→ Written task
Rewrite the text of every row with "Newsletter abonnieren" changed to "Newsletter bestellen" and everything else left as it is. Leave the pictures out of your answer.

══ Extracted data ══

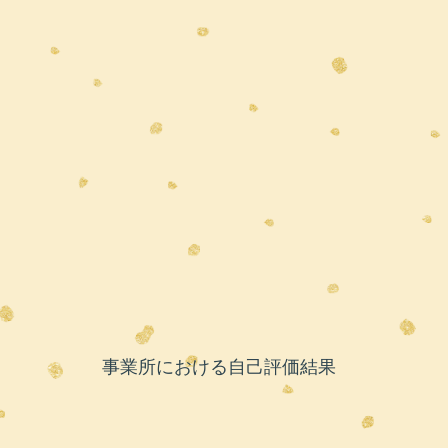
​事業所における自己評価結果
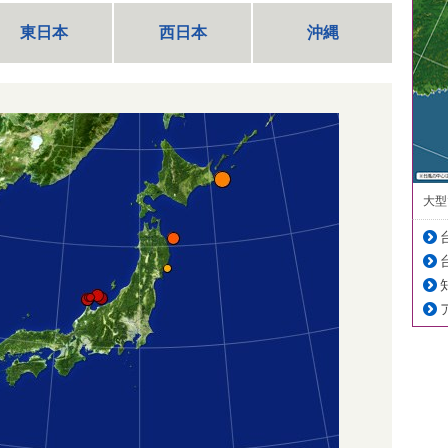
東日本
西日本
沖縄
大型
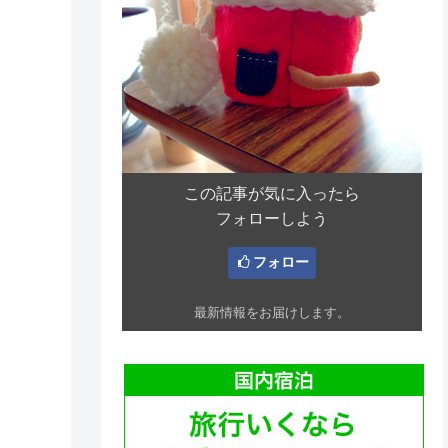
この記事が気に入ったら
フォローしよう
フォロー
最新情報をお届けします。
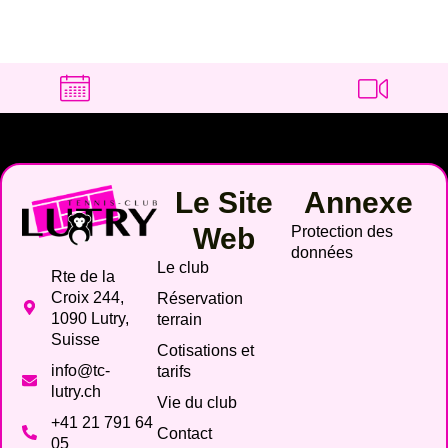
Le Site
Annexe
Web
Protection des
données
Le club
Rte de la
Croix 244,
Réservation
1090 Lutry,
terrain
Suisse
Cotisations et
info@tc-
tarifs
lutry.ch
Vie du club
+41 21 791 64
Contact
05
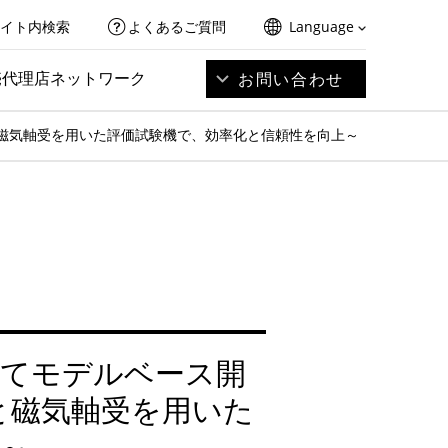
イト内検索
よくあるご質問
Language
売代理店ネットワーク
お問い合わせ
磁気軸受を用いた評価試験機で、効率化と信頼性を向上～
けてモデルベース開
と磁気軸受を用いた
～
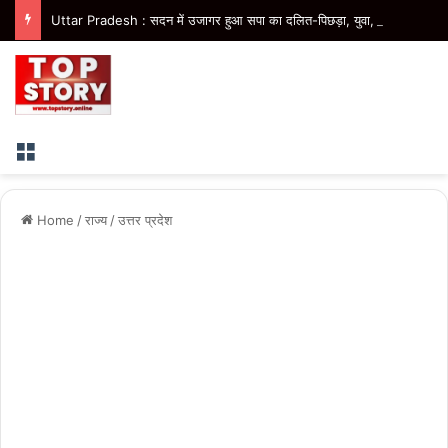
Uttar Pradesh : सदन में उजागर हुआ सपा का दलित-पिछड़ा, युवा, गरीब, किसान, महिला विरोधी चरित्र- मुख्यमंत्री
Menu
Home
/
राज्य
/
उत्तर प्रदेश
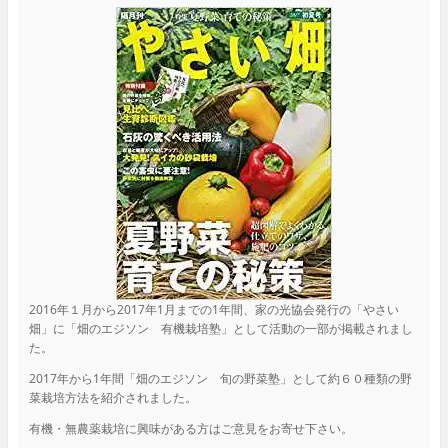
2016年１月から2017年1月までの1年間、家の光協会発行の「やさい
畑」に「畑のエジソン 有機栽培塾」として活動の一部が掲載されまし
た。
2017年から1年間「畑のエジソン 旬の野菜塾」として約６０種類の野
菜栽培方法を紹介されました。
有機・無農薬栽培に興味がある方はご意見をお寄せ下さい。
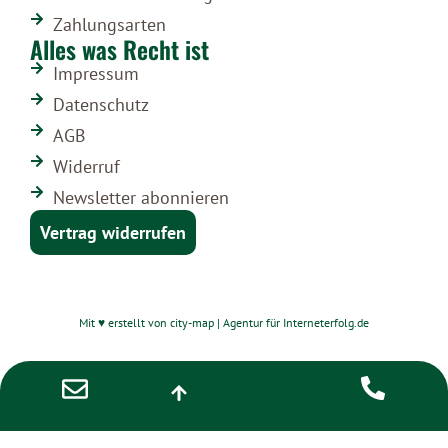
Zahlungsarten
Alles was Recht ist
Impressum
Datenschutz
AGB
Widerruf
Newsletter abonnieren
Vertrag widerrufen
Mit ♥ erstellt von city-map | Agentur für Interneterfolg.de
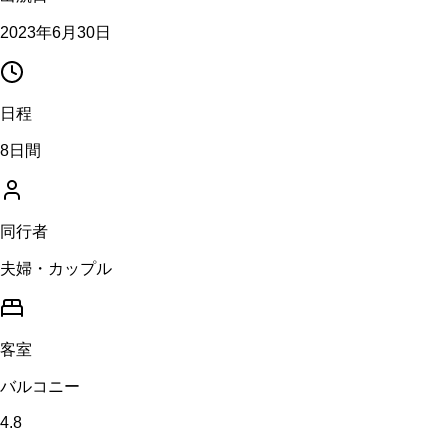
2023年6月30日
日程
8日間
同行者
夫婦・カップル
客室
バルコニー
4.8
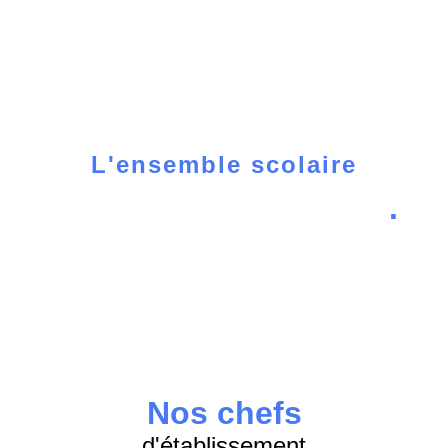
L'ensemble scolaire
EDMOND MICHELET
.
Nos chefs
d'établissement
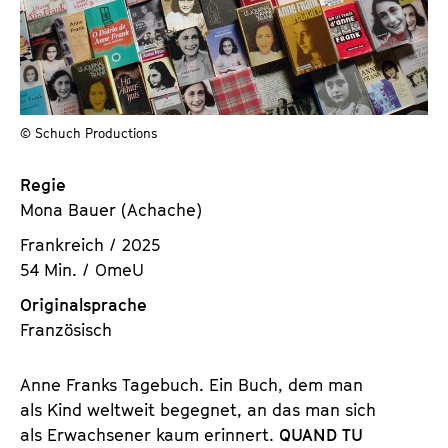
a
t
l
u
t
t
s
e
p
.
© Schuch Productions
r
V
i
.
Regie
n
Mona Bauer (Achache)
g
e
Frankreich / 2025
n
54 Min. / OmeU
Originalsprache
Französisch
Anne Franks Tagebuch. Ein Buch, dem man
als Kind weltweit begegnet, an das man sich
als Erwachsener kaum erinnert.
QUAND TU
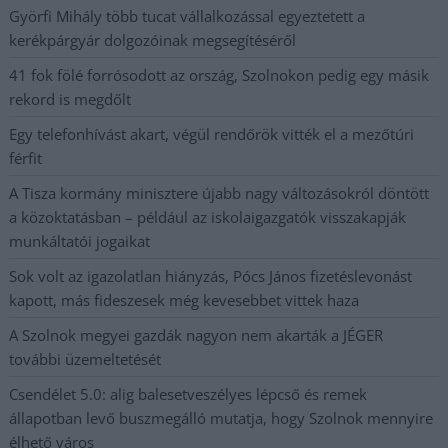
Györfi Mihály több tucat vállalkozással egyeztetett a
kerékpárgyár dolgozóinak megsegítéséről
41 fok fölé forrósodott az ország, Szolnokon pedig egy másik
rekord is megdőlt
Egy telefonhívást akart, végül rendőrök vitték el a mezőtúri
férfit
A Tisza kormány minisztere újabb nagy változásokról döntött
a közoktatásban – például az iskolaigazgatók visszakapják
munkáltatói jogaikat
Sok volt az igazolatlan hiányzás, Pócs János fizetéslevonást
kapott, más fideszesek még kevesebbet vittek haza
A Szolnok megyei gazdák nagyon nem akarták a JÉGER
további üzemeltetését
Csendélet 5.0: alig balesetveszélyes lépcső és remek
állapotban levő buszmegálló mutatja, hogy Szolnok mennyire
élhető város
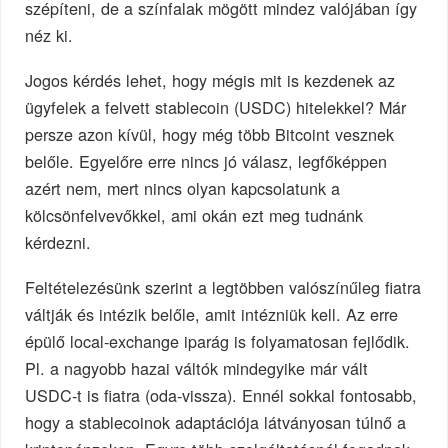
szépíteni, de a színfalak mögött mindez valójában így
néz ki.
Jogos kérdés lehet, hogy mégis mit is kezdenek az
ügyfelek a felvett stablecoin (USDC) hitelekkel? Már
persze azon kívül, hogy még több Bitcoint vesznek
belőle. Egyelőre erre nincs jó válasz, legfőképpen
azért nem, mert nincs olyan kapcsolatunk a
kölcsönfelvevőkkel, ami okán ezt meg tudnánk
kérdezni.
Feltételezésünk szerint a legtöbben valószínűleg fiatra
váltják és intézik belőle, amit intézniük kell. Az erre
épülő local-exchange iparág is folyamatosan fejlődik.
Pl. a nagyobb hazai váltók mindegyike már vált
USDC-t is fiatra (oda-vissza). Ennél sokkal fontosabb,
hogy a stablecoinok adaptációja látványosan túlnő a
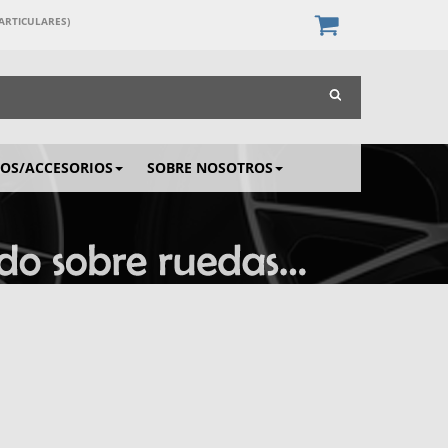
PARTICULARES)
IOS/ACCESORIOS
SOBRE NOSOTROS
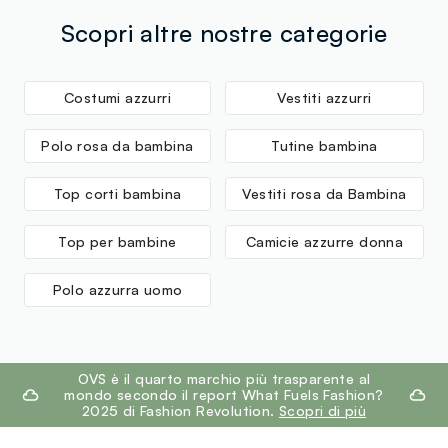
corriere che in negozio: hai 30 giorni di tempo. Ritira i
tuoi prodotti in negozio, il servizio è sempre gratuito.
Scopri altre nostre categorie
Costumi azzurri
Vestiti azzurri
Polo rosa da bambina
Tutine bambina
Top corti bambina
Vestiti rosa da Bambina
Top per bambine
Camicie azzurre donna
Polo azzurra uomo
footer.ariatitle
OVS è il quarto marchio più trasparente al
mondo secondo il report What Fuels Fashion?
2025 di Fashion Revolution.
Scopri di più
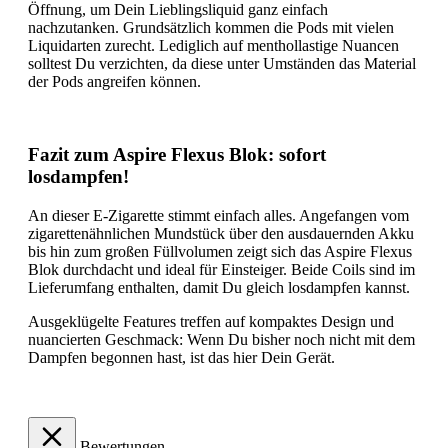
Öffnung, um Dein Lieblingsliquid ganz einfach
nachzutanken. Grundsätzlich kommen die Pods mit vielen
Liquidarten zurecht. Lediglich auf menthollastige Nuancen
solltest Du verzichten, da diese unter Umständen das Material
der Pods angreifen können.
Fazit zum Aspire Flexus Blok: sofort
losdampfen!
An dieser E-Zigarette stimmt einfach alles. Angefangen vom
zigarettenähnlichen Mundstück über den ausdauernden Akku
bis hin zum großen Füllvolumen zeigt sich das Aspire Flexus
Blok durchdacht und ideal für Einsteiger. Beide Coils sind im
Lieferumfang enthalten, damit Du gleich losdampfen kannst.
Ausgeklügelte Features treffen auf kompaktes Design und
nuancierten Geschmack: Wenn Du bisher noch nicht mit dem
Dampfen begonnen hast, ist das hier Dein Gerät.
Bewertungen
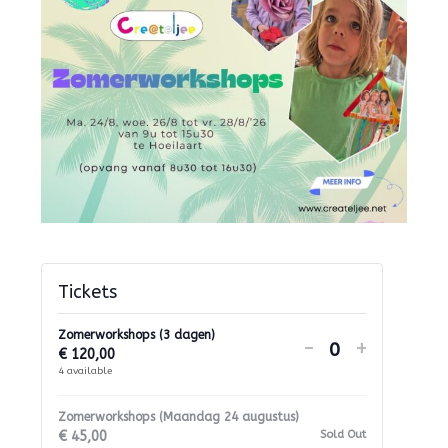
Tickets
Zomerworkshops (3 dagen)
Decrease
Increase
-
+
€
120,00
Quantity
ticket
ticket
4
available
quantity
quantit
Zomerworkshops (Maandag 24 augustus)
for
for
€
45,00
Sold Out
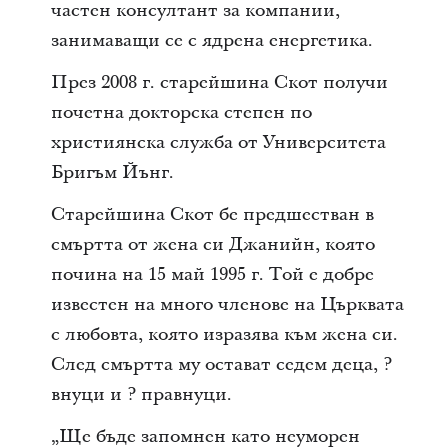
частен консултант за компании,
занимаващи се с ядрена енергетика.
През 2008 г. старейшина Скот получи
почетна докторска степен по
християнска служба от Университета
Бригъм Йънг.
Старейшина Скот бе предшестван в
смъртта от жена си Джанийн, която
почина на 15 май 1995 г. Той е добре
известен на много членове на Църквата
с любовта, която изразява към жена си.
След смъртта му остават седем деца, ?
внуци и ? правнуци.
„Ще бъде запомнен като неуморен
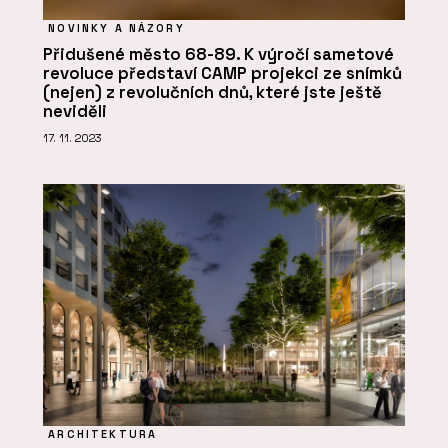
NOVINKY A NÁZORY
Přidušené město 68-89. K výročí sametové
revoluce představí CAMP projekci ze snímků
(nejen) z revolučních dnů, které jste ještě
neviděli
17. 11. 2023
ARCHITEKTURA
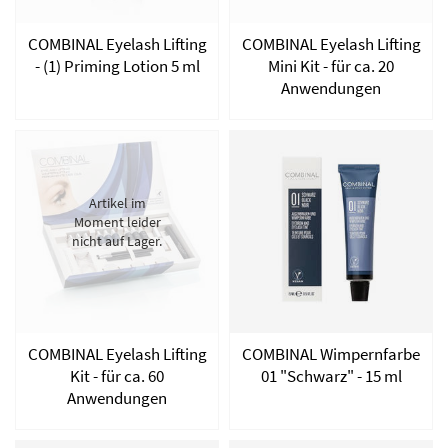
COMBINAL Eyelash Lifting
COMBINAL Eyelash Lifting
- (1) Priming Lotion 5 ml
Mini Kit - für ca. 20
Anwendungen
Artikel im
Moment leider
nicht auf Lager.
COMBINAL Eyelash Lifting
COMBINAL Wimpernfarbe
Kit - für ca. 60
01 "Schwarz" - 15 ml
Anwendungen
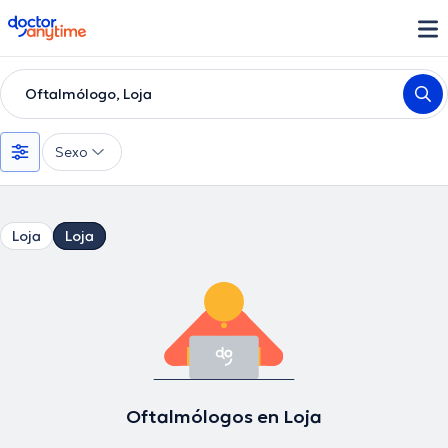
doctoranytime
Oftalmólogo, Loja
Sexo
Loja
Loja
Oftalmólogos en Loja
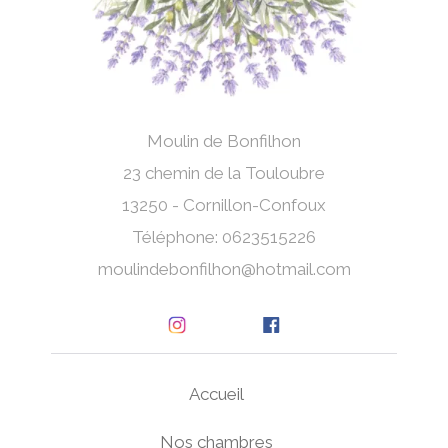
Moulin de Bonfilhon
23 chemin de la Touloubre
13250 - Cornillon-Confoux
Téléphone: 0623515226
moulindebonfilhon@hotmail.com
Accueil
Nos chambres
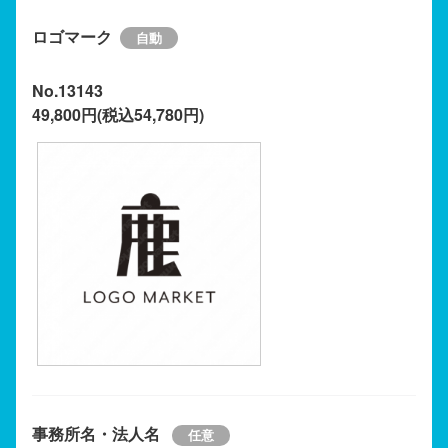
ロゴマーク
No.13143
49,800円(税込54,780円)
事務所名・法人名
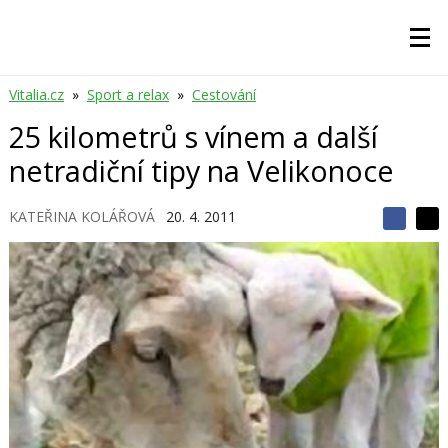
Vitalia.cz
»
Sport a relax
»
Cestování
25 kilometrů s vínem a další
netradiční tipy na Velikonoce
KATEŘINA KOLÁŘOVÁ
20. 4. 2011
S
S
S
d
d
d
í
í
í
l
l
e
e
l
j
j
t
e
t
e
e
t
n
n
a
a
F
s
a
í
c
t
e
i
b
X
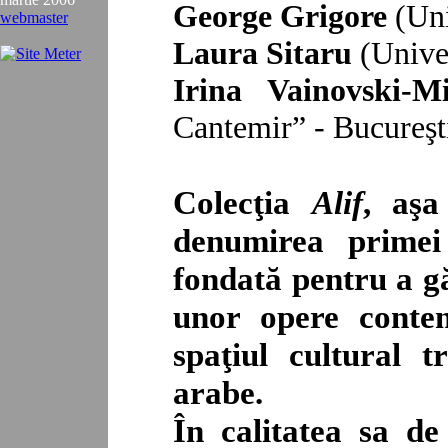
George Grigore
(Uni
webmaster
Laura Sitaru
(Unive
Irina Vainovski-
Cantemir” - Bucureşt
Colecţia
Alif
, aşa
denumirea primei 
fondată pentru a g
unor opere conte
spaţiul cultural tr
arabe.
În calitatea sa de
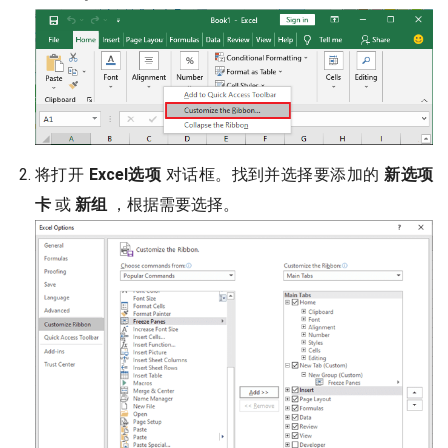
将打开
Excel选项
对话框。找到并选择要添加的
新选项
卡
或
新组
，根据需要选择。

═══

→ Reply to the exercise
​事業所における自己評価結果
東日本
西日本
沖縄
大型
この記事が気に入ったら
フォローしよう
フォロー
最新情報をお届けします。
Le Site
Annexe
Web
Protection des
données
Le club
Rte de la
Croix 244,
Réservation
1090 Lutry,
terrain
Suisse
Cotisations et
info@tc-
tarifs
lutry.ch
Vie du club
+41 21 791 64
Contact
05
イト内検索
よくあるご質問
Language
売代理店ネットワーク
お問い合わせ
磁気軸受を用いた評価試験機で、効率化と信頼性を向上～
けてモデルベース開
と磁気軸受を用いた
～
Uttar Pradesh : सदन में उजागर हुआ सपा का दलित-पिछड़ा, युवा, गरीब, किसान, महिला विरोधी चरित्र- मुख्यमंत्री
Menu
Home
/
राज्य
/
उत्तर प्रदेश
2016年１月から2017年1月までの1年間、家の光協会発行の「やさい
畑」に「畑のエジソン 有機栽培塾」として活動の一部が掲載されまし
た。
2017年から1年間「畑のエジソン 旬の野菜塾」として約６０種類の野
菜栽培方法を紹介されました。
有機・無農薬栽培に興味がある方はご意見をお寄せ下さい。
Zahlungsarten
Alles was Recht ist
Impressum
Datenschutz
AGB
Widerruf
Newsletter bestellen
Vertrag widerrufen
Mit ♥ erstellt von city-map | Agentur für Interneterfolg.de
2023年6月30日
日程
8日間
同行者
夫婦・カップル
客室
バルコニー
4.8
L'ensemble scolaire
EDMOND MICHELET
.
Nos chefs
d'établissement
a
t
l
u
t
t
s
e
p
.
© Schuch Productions
r
V
i
.
Regie
n
Mona Bauer (Achache)
g
e
Frankreich / 2025
n
54 Min. / OmeU
Originalsprache
Französisch
Anne Franks Tagebuch. Ein Buch, dem man
als Kind weltweit begegnet, an das man sich
als Erwachsener kaum erinnert.
QUAND TU
Györfi Mihály több tucat vállalkozással egyeztetett a
kerékpárgyár dolgozóinak megsegítéséről
41 fok fölé forrósodott az ország, Szolnokon pedig egy másik
rekord is megdőlt
Egy telefonhívást akart, végül rendőrök vitték el a mezőtúri
férfit
A Tisza kormány minisztere újabb nagy változásokról döntött
a közoktatásban – például az iskolaigazgatók visszakapják
munkáltatói jogaikat
Sok volt az igazolatlan hiányzás, Pócs János fizetéslevonást
kapott, más fideszesek még kevesebbet vittek haza
A Szolnok megyei gazdák nagyon nem akarták a JÉGER
további üzemeltetését
Csendélet 5.0: alig balesetveszélyes lépcső és remek
állapotban levő buszmegálló mutatja, hogy Szolnok mennyire
élhető város
szépíteni, de a színfalak mögött mindez valójában így
néz ki.
Jogos kérdés lehet, hogy mégis mit is kezdenek az
ügyfelek a felvett stablecoin (USDC) hitelekkel? Már
persze azon kívül, hogy még több Bitcoint vesznek
belőle. Egyelőre erre nincs jó válasz, legfőképpen
azért nem, mert nincs olyan kapcsolatunk a
kölcsönfelvevőkkel, ami okán ezt meg tudnánk
kérdezni.
Feltételezésünk szerint a legtöbben valószínűleg fiatra
váltják és intézik belőle, amit intézniük kell. Az erre
épülő local-exchange iparág is folyamatosan fejlődik.
Pl. a nagyobb hazai váltók mindegyike már vált
USDC-t is fiatra (oda-vissza). Ennél sokkal fontosabb,
hogy a stablecoinok adaptációja látványosan túlnő a
PARTICULARES)
IOS/ACCESORIOS
SOBRE NOSOTROS
corriere che in negozio: hai 30 giorni di tempo. Ritira i
tuoi prodotti in negozio, il servizio è sempre gratuito.
Scopri altre nostre categorie
Costumi azzurri
Vestiti azzurri
Polo rosa da bambina
Tutine bambina
Top corti bambina
Vestiti rosa da Bambina
Top per bambine
Camicie azzurre donna
Polo azzurra uomo
footer.ariatitle
OVS è il quarto marchio più trasparente al
mondo secondo il report What Fuels Fashion?
2025 di Fashion Revolution.
Scopri di più
Öffnung, um Dein Lieblingsliquid ganz einfach
nachzutanken. Grundsätzlich kommen die Pods mit vielen
Liquidarten zurecht. Lediglich auf menthollastige Nuancen
solltest Du verzichten, da diese unter Umständen das Material
der Pods angreifen können.
Fazit zum Aspire Flexus Blok: sofort
losdampfen!
An dieser E-Zigarette stimmt einfach alles. Angefangen vom
zigarettenähnlichen Mundstück über den ausdauernden Akku
bis hin zum großen Füllvolumen zeigt sich das Aspire Flexus
Blok durchdacht und ideal für Einsteiger. Beide Coils sind im
Lieferumfang enthalten, damit Du gleich losdampfen kannst.
Ausgeklügelte Features treffen auf kompaktes Design und
nuancierten Geschmack: Wenn Du bisher noch nicht mit dem
Dampfen begonnen hast, ist das hier Dein Gerät.
Bewertungen
Tickets
Zomerworkshops (3 dagen)
Decrease
Increase
-
+
€
120,00
Quantity
ticket
ticket
4
available
quantity
quantit
Zomerworkshops (Maandag 24 augustus)
for
for
€
45,00
Sold Out
частен консултант за компании,
занимаващи се с ядрена енергетика.
През 2008 г. старейшина Скот получи
почетна докторска степен по
християнска служба от Университета
Бригъм Йънг.
Старейшина Скот бе предшестван в
смъртта от жена си Джанийн, която
почина на 15 май 1995 г. Той е добре
известен на много членове на Църквата
с любовта, която изразява към жена си.
След смъртта му остават седем деца, ?
внуци и ? правнуци.
„Ще бъде запомнен като неуморен
NOVINKY A NÁZORY
Přidušené město 68-89. K výročí sametové
revoluce představí CAMP projekci ze snímků
(nejen) z revolučních dnů, které jste ještě
neviděli
17. 11. 2023
ARCHITEKTURA
COMBINAL Eyelash Lifting
COMBINAL Eyelash Lifting
- (1) Priming Lotion 5 ml
Mini Kit - für ca. 20
Anwendungen
Artikel im
Moment leider
nicht auf Lager.
COMBINAL Eyelash Lifting
COMBINAL Wimpernfarbe
Kit - für ca. 60
01 "Schwarz" - 15 ml
Anwendungen
doctoranytime
Oftalmólogo, Loja
Sexo
Loja
Loja
Oftalmólogos en Loja
Moulin de Bonfilhon
23 chemin de la Touloubre
13250 - Cornillon-Confoux
Téléphone: 0623515226
moulindebonfilhon@hotmail.com
Accueil
Nos chambres
ロゴマーク
No.13143
49,800円(税込54,780円)
事務所名・法人名
Vitalia.cz
»
Sport a relax
»
Cestování
25 kilometrů s vínem a další
netradiční tipy na Velikonoce
KATEŘINA KOLÁŘOVÁ
20. 4. 2011
S
S
S
d
d
d
í
í
í
l
l
e
e
l
j
j
t
e
t
e
e
t
n
n
a
a
F
s
a
í
c
t
e
i
b
X
George Grigore
(Uni
webmaster
Laura Sitaru
(Unive
Irina Vainovski-
Cantemir” - Bucureşt
Colecţia
Alif
, aşa
denumirea primei 
fondată pentru a g
unor opere conte
spaţiul cultural tr
arabe.
În calitatea sa de
将打开
Excel选项
对话框。找到并选择要添加的
新选项
卡
或
新组
，根据需要选择。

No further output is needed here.